[Opening MATERIAL SHOWN section]

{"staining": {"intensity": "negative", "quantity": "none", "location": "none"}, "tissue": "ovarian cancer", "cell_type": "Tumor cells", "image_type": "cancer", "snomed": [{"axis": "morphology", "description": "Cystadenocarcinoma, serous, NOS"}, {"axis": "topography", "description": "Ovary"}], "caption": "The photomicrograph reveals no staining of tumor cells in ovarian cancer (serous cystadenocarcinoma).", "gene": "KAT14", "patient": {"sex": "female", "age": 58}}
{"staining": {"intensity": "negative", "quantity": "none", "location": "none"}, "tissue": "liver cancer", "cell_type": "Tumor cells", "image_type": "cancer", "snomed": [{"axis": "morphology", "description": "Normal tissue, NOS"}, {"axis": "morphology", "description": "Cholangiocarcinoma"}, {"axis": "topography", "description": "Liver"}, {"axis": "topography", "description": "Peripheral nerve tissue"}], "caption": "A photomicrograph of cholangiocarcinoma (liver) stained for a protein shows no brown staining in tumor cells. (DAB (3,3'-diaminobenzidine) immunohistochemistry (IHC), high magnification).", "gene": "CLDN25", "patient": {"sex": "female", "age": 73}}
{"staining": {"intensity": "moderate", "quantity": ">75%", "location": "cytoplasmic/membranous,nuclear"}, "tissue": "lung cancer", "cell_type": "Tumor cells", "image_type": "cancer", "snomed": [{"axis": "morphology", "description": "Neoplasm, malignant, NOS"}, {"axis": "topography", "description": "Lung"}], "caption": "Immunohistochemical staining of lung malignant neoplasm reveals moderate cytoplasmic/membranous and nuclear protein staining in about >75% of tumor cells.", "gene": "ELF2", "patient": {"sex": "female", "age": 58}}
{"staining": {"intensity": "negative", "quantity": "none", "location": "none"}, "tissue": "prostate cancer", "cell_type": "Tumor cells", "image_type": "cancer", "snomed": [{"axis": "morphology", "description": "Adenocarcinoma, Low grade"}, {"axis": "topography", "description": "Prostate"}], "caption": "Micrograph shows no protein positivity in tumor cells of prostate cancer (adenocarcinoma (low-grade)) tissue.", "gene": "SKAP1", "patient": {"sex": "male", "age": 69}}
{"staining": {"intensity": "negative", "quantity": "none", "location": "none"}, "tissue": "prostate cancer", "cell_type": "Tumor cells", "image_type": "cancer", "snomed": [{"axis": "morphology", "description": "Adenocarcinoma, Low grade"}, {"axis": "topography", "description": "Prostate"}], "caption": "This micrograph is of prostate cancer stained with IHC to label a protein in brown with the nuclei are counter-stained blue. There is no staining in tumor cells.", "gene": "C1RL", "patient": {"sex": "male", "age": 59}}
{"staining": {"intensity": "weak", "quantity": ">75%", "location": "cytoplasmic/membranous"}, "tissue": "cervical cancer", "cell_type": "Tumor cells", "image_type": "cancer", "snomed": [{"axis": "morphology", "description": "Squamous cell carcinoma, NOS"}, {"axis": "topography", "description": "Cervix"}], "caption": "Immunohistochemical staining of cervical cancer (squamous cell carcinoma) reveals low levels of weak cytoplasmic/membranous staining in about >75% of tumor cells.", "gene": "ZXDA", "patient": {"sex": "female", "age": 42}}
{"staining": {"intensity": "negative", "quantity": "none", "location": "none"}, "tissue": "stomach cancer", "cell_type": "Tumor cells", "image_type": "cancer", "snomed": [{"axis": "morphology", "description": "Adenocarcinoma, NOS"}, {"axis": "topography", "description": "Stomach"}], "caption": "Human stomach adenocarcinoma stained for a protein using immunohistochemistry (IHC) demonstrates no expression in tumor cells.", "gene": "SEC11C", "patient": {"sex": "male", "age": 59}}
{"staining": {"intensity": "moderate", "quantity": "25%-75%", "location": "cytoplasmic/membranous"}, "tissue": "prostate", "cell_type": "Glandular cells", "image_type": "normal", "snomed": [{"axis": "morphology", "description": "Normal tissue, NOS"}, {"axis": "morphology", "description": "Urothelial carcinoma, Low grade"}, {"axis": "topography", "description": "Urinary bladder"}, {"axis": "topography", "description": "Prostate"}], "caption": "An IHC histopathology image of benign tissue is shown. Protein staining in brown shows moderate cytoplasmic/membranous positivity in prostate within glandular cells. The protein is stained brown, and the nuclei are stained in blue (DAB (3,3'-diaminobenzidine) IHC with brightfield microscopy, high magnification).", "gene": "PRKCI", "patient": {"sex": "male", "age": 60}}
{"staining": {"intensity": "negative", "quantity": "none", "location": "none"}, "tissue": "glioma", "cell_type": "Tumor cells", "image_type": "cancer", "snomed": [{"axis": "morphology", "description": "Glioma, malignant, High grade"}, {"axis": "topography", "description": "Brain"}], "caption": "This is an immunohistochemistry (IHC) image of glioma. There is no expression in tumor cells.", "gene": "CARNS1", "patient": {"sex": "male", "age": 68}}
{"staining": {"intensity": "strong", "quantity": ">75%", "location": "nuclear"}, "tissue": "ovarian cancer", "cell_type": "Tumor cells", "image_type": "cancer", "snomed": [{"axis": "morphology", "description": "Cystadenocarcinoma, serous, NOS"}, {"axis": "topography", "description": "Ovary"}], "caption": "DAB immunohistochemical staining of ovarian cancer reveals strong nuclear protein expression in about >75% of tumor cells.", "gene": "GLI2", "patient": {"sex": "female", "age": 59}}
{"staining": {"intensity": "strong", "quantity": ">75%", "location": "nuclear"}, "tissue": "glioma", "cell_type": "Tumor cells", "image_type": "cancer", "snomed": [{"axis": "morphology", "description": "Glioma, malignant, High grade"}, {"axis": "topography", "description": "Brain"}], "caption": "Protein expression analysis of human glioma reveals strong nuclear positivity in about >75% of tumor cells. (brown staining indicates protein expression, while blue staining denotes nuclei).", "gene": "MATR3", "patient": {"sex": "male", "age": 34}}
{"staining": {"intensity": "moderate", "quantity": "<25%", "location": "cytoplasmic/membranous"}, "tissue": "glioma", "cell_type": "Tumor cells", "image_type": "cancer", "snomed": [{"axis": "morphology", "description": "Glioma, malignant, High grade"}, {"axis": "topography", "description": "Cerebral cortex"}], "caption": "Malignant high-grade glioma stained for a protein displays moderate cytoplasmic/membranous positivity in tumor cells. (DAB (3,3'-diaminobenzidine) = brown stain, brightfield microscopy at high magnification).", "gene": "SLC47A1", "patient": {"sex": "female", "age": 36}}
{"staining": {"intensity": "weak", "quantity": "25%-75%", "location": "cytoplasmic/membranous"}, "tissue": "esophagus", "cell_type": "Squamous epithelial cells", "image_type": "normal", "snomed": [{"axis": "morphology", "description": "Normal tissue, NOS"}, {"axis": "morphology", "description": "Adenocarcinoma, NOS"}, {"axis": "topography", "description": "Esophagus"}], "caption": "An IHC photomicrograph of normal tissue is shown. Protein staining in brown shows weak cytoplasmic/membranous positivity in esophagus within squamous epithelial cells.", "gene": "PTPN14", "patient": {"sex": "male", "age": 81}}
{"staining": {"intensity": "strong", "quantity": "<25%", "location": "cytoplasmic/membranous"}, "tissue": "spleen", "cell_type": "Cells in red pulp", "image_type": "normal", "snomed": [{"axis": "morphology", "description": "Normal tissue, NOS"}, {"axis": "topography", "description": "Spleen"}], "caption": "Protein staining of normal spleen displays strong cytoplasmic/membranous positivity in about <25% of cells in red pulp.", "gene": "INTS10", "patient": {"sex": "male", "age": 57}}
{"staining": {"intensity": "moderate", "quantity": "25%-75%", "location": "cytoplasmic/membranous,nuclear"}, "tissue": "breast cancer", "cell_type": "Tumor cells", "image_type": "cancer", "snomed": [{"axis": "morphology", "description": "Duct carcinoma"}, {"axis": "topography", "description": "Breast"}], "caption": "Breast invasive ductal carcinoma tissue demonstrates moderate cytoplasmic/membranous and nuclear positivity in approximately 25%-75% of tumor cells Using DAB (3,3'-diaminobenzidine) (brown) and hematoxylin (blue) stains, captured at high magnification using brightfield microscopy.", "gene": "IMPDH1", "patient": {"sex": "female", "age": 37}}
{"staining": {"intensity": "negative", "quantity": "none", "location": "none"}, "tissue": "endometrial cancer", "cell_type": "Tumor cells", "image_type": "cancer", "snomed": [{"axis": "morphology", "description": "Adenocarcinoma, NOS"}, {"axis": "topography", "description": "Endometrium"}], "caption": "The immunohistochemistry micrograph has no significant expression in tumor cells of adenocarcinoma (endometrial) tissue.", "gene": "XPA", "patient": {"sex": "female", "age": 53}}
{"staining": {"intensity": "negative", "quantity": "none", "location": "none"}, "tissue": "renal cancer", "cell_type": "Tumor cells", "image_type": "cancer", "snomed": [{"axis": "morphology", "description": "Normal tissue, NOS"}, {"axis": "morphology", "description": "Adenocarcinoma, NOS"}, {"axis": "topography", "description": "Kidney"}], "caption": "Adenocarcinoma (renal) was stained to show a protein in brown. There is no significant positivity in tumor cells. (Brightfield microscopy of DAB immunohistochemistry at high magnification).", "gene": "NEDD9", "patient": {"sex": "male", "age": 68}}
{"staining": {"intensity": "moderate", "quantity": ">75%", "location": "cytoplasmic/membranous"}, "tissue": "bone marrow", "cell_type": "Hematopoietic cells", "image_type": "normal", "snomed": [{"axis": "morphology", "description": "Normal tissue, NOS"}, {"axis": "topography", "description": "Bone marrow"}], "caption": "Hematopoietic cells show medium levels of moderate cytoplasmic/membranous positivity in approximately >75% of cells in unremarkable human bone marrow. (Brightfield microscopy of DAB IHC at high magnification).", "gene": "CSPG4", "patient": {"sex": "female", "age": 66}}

[Closing MATERIAL SHOWN section]

• _WORK INSTRUCTION_
Retype only this portion of the data above: the line containing "invasive ductal carcinoma", the line containing "immunohistochemistry micrograph has", and all lines between them, exactly.

• _RESPONSE TO THE TASK_
{"staining": {"intensity": "moderate", "quantity": "25%-75%", "location": "cytoplasmic/membranous,nuclear"}, "tissue": "breast cancer", "cell_type": "Tumor cells", "image_type": "cancer", "snomed": [{"axis": "morphology", "description": "Duct carcinoma"}, {"axis": "topography", "description": "Breast"}], "caption": "Breast invasive ductal carcinoma tissue demonstrates moderate cytoplasmic/membranous and nuclear positivity in approximately 25%-75% of tumor cells Using DAB (3,3'-diaminobenzidine) (brown) and hematoxylin (blue) stains, captured at high magnification using brightfield microscopy.", "gene": "IMPDH1", "patient": {"sex": "female", "age": 37}}
{"staining": {"intensity": "negative", "quantity": "none", "location": "none"}, "tissue": "endometrial cancer", "cell_type": "Tumor cells", "image_type": "cancer", "snomed": [{"axis": "morphology", "description": "Adenocarcinoma, NOS"}, {"axis": "topography", "description": "Endometrium"}], "caption": "The immunohistochemistry micrograph has no significant expression in tumor cells of adenocarcinoma (endometrial) tissue.", "gene": "XPA", "patient": {"sex": "female", "age": 53}}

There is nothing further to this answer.